Action item:
Every line below that contains the word "字符串类型" must be copied.

Plain-text document sources
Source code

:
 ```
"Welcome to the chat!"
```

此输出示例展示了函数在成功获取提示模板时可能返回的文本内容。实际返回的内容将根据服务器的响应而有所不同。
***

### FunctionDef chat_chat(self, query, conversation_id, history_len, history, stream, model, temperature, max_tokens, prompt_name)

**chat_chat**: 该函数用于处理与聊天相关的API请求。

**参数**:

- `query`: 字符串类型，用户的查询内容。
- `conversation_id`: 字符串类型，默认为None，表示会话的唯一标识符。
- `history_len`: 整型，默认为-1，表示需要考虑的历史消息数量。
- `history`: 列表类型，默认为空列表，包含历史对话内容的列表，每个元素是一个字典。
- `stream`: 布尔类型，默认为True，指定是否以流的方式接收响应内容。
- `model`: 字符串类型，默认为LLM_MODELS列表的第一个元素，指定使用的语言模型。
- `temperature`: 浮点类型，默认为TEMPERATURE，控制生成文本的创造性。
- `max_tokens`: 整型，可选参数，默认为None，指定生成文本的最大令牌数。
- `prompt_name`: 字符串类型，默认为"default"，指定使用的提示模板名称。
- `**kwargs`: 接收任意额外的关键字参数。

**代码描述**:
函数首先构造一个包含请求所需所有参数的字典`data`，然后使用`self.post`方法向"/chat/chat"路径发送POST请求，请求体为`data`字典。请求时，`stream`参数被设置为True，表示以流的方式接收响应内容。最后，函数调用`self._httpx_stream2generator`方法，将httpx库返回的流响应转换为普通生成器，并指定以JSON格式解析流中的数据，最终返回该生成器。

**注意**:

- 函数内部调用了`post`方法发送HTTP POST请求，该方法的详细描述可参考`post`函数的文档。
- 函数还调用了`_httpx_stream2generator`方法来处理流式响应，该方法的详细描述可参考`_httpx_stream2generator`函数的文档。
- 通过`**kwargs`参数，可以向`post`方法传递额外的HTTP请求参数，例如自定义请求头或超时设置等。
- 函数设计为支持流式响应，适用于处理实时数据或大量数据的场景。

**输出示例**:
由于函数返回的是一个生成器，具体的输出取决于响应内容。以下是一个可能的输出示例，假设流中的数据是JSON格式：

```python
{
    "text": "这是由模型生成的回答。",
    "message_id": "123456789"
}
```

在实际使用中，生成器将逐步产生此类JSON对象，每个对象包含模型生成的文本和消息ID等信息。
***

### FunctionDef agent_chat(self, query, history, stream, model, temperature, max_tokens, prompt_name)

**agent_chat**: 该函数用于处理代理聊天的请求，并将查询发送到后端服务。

Written response:
- `query`: 字符串类型，用户的查询内容。
- `conversation_id`: 字符串类型，默认为None，表示会话的唯一标识符。
- `model`: 字符串类型，默认为LLM_MODELS列表的第一个元素，指定使用的语言模型。
- `prompt_name`: 字符串类型，默认为"default"，指定使用的提示模板名称。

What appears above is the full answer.